### [Work to be completed]
From the line containing "left hip: (213, 358, 9)" down to the final entry below, restate each line word for word.

*** Input ***

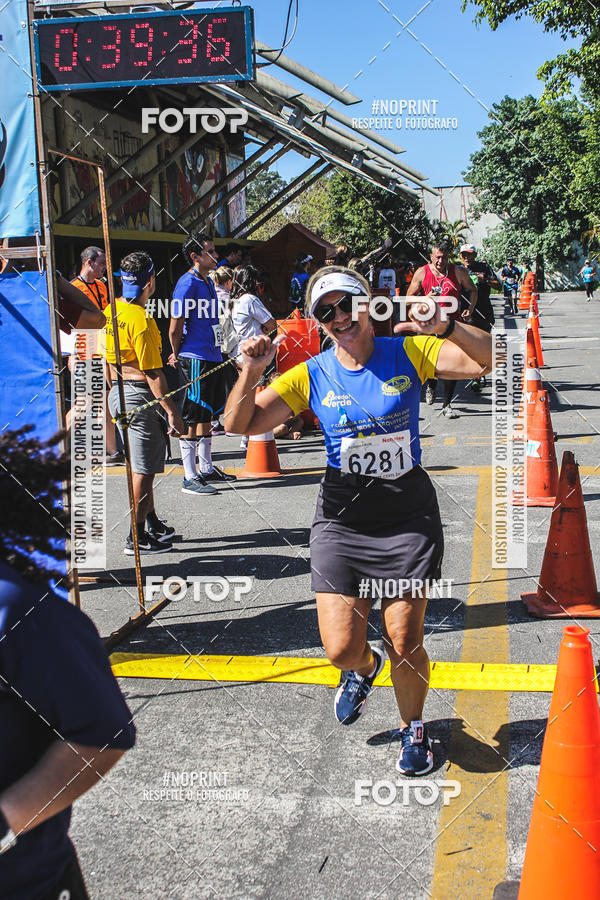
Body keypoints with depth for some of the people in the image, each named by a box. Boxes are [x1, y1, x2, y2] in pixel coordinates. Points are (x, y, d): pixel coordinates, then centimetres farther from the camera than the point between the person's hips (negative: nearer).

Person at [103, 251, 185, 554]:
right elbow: (152, 374, -21)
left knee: (140, 464, 19)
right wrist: (172, 412, -17)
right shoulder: (141, 320, -20)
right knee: (144, 470, 0)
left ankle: (152, 523, 31)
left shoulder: (111, 311, 6)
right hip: (140, 396, -9)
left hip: (118, 393, 9)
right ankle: (137, 538, 7)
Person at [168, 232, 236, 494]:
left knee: (208, 415, 16)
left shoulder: (208, 282, 15)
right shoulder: (187, 284, -14)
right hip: (195, 360, -9)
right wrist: (177, 356, 0)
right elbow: (175, 328, -15)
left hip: (213, 358, 9)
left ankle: (207, 468, 28)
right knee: (192, 419, -4)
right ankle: (190, 478, 1)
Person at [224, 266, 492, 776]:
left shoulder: (409, 354, -2)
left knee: (405, 645, 3)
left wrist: (445, 327, -25)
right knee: (341, 648, -1)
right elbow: (241, 424, -2)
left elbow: (490, 359, -9)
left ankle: (413, 727, 34)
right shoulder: (311, 376, 0)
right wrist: (252, 372, -19)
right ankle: (365, 668, 39)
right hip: (342, 519, 1)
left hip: (407, 515, -1)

*** End of Input ***

### [Answer space]
left hip: (213, 358, 9)
left ankle: (207, 468, 28)
right knee: (192, 419, -4)
right ankle: (190, 478, 1)
Person at [224, 266, 492, 776]:
left shoulder: (409, 354, -2)
left knee: (405, 645, 3)
left wrist: (445, 327, -25)
right knee: (341, 648, -1)
right elbow: (241, 424, -2)
left elbow: (490, 359, -9)
left ankle: (413, 727, 34)
right shoulder: (311, 376, 0)
right wrist: (252, 372, -19)
right ankle: (365, 668, 39)
right hip: (342, 519, 1)
left hip: (407, 515, -1)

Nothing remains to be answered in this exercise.